Douglas A. McIntyre is the co-founder, chief executive officer and editor in chief of 24/7 Wall St. and 24/7 Tempo. He has held these jobs since 2006.

McIntyre has written thousands of articles for 24/7 Wall St. He is an expert on corporate finance, the automotive industry, media companies and international finance. He has edited articles on national demographics, sports, personal income and travel.
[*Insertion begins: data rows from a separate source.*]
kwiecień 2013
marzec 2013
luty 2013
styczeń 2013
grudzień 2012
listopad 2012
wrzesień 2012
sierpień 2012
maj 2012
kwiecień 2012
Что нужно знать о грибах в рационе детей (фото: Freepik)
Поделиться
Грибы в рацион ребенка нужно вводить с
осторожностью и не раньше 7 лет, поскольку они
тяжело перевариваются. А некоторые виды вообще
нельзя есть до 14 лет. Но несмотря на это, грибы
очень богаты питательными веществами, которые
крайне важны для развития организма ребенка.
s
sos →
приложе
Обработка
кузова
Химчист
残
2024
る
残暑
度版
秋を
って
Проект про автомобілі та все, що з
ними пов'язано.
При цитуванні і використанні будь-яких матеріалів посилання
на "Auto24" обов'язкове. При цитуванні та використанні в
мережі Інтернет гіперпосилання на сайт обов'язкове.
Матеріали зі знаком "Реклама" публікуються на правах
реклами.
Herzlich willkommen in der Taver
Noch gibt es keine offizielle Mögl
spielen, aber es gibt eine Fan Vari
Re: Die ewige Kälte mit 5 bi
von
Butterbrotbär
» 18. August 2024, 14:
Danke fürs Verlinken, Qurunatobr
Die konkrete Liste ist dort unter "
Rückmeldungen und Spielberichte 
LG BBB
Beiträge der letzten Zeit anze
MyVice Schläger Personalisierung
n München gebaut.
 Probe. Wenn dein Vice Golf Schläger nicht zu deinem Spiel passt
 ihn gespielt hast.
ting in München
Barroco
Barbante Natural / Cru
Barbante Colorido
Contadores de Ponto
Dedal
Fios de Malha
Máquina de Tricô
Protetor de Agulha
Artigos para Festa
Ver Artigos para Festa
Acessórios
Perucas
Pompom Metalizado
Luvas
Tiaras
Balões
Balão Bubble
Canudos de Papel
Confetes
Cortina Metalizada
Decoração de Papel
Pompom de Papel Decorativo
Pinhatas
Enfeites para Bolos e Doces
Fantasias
His work has been quoted or mentioned in The New York Times, The Wall Street Journal, Los Angeles Times, The Washington Post, NBC News, Time, The New Yorker, HuffPost USA Today, Business Insider, Yahoo, AOL, MarketWatch, The Atlantic, Bloomberg, New York Post, Chicago Tribune, Forbes, The Guardian and many other major publications. McIntyre has been a guest on CNBC, the BBC and television and radio stations across the country.

A magna cum laude graduate of Harvard College, McIntyre also was president of The Harvard Advocate. Founded in 1866, the Advocate is the oldest college publication in the United States.

TheStreet.com, Comps.com and Edgar Online are some of the public companies for which McIntyre served on the board of directors. He was a Vicinity Corporation board member when the company was sold to Microsoft in 2002. He served on the audit committees of some of these companies.

McIntyre has been the CEO of FutureSource, a provider of trading terminals and news to commodities and futures traders. He was president of Switchboard, the online phone directory company. He served as chairman and CEO of On2 Technologies, the video compression company that provided video compression software for Adobe’s Flash. Google bought On2 in 2009.